While you were away on vacation, your neighbors built a basketball court in their backyard to entertain their sports-loving kids. It’s a nice addition to their property.
And, apparently, it’s a nice addition to part of your yard, too.
Now that you look closely, the court was partially constructed on a small section of your property. It intrudes over the invisible line that separates both of your respective properties. It doesn’t make you happy, but what can you do about it now that the concrete is dry?
You can decide to be neighborly and forget about it – maybe the neighbor will let you and your kids use it, too. If you want to sell your home, though, you’ll need to tell prospective buyers about the encroachment.

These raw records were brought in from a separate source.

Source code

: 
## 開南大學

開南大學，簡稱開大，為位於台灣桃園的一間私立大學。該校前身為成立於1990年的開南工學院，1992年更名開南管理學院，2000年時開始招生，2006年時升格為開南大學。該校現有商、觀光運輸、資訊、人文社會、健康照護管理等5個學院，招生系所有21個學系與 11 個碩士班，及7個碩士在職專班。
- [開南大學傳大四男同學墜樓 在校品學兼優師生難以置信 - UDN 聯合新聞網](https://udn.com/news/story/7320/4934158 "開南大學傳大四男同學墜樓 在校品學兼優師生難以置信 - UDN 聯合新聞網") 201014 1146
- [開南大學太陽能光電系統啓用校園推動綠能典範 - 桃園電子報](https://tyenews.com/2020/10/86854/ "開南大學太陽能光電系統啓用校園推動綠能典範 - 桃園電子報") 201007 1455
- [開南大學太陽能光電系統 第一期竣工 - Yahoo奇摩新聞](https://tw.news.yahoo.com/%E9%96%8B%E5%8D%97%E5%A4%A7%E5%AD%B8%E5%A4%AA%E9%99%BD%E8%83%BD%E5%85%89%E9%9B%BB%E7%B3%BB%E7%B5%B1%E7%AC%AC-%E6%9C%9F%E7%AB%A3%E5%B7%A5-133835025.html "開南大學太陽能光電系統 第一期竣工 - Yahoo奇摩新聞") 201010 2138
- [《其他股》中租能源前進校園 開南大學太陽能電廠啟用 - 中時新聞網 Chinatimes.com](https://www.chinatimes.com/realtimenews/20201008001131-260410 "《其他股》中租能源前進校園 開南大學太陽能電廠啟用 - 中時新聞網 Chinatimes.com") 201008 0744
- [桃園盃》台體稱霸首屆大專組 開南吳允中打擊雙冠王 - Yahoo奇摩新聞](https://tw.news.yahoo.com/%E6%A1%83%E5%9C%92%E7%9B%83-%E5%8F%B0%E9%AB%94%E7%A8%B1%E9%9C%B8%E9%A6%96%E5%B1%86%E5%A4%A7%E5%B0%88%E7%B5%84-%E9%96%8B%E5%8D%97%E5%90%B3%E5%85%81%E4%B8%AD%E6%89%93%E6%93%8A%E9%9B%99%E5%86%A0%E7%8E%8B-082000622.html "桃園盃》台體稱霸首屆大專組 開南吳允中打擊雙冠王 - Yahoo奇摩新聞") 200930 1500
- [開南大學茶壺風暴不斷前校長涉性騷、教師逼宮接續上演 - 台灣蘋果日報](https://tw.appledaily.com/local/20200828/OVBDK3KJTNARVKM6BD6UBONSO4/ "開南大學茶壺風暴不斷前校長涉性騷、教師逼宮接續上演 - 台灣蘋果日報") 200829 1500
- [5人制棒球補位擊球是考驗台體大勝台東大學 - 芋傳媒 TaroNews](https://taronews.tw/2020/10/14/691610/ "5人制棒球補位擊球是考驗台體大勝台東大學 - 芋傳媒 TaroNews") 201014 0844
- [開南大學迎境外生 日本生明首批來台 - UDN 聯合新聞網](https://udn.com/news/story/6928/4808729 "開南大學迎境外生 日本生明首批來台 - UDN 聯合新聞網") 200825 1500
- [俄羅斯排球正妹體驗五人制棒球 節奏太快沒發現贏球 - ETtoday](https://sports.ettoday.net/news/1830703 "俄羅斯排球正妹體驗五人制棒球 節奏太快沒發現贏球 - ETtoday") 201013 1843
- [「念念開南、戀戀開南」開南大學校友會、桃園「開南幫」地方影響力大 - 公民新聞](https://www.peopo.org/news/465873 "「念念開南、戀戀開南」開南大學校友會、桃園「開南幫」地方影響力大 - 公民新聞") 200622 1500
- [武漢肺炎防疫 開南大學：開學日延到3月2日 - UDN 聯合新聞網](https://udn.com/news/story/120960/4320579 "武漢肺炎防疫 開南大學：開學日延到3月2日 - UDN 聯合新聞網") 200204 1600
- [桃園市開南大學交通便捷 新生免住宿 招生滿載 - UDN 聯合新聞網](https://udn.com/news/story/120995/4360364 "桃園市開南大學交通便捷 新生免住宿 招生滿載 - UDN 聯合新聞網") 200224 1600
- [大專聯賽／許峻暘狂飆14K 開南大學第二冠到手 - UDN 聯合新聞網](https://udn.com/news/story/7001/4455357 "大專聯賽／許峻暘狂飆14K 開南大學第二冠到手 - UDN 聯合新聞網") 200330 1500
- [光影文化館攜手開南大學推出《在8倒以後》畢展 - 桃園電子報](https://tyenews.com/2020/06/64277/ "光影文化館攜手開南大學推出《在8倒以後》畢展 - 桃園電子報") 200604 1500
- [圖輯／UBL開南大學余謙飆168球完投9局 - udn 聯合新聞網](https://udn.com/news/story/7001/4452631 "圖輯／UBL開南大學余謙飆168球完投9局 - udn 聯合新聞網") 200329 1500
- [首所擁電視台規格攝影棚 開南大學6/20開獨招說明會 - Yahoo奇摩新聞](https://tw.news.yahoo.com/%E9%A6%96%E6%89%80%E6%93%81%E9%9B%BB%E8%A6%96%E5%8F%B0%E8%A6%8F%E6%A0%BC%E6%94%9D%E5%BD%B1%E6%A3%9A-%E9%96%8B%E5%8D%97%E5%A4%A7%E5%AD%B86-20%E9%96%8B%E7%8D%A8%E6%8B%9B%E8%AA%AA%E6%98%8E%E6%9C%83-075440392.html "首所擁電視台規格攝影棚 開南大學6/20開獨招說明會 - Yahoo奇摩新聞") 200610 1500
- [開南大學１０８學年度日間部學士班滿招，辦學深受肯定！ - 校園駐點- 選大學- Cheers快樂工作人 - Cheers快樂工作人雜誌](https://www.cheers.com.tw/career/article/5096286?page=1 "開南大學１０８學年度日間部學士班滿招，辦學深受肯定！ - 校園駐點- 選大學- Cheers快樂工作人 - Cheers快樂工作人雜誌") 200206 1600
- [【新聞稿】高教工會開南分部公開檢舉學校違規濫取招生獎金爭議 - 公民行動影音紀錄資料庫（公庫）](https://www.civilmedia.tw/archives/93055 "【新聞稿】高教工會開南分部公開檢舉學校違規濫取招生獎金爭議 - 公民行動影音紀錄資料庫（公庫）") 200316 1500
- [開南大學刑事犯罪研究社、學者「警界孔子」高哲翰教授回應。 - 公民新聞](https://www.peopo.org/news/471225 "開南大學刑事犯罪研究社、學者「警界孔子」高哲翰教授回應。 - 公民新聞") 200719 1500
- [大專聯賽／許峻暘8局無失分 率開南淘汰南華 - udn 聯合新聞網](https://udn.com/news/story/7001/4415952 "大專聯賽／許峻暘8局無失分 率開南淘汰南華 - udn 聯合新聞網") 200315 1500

If that isn’t an option for you, once you’re certain about your boundary lines and can show your neighbors the mistake that was made, talk to them. While it’s too late to move the basketball court – a shed or a less permanent structure could be relocated – you could, perhaps, agree to sell the area where the court lies to the neighbor. That way, there is no dispute as to who owns the land, no one could consider you liable for any injuries that might occur on your property, and you’ll be compensated financially.
If your neighbor isn’t cooperative and you want to restore your land the way it was, you could wind up suing your neighbor to have the encroachment removed. To win your case, you’ll need to prove to the court that you own the land and that the neighbor intruded on it without permission. You’ll want to act quickly and not years down the road.
An attorney with experience in land-use issues can lay out all your options for you.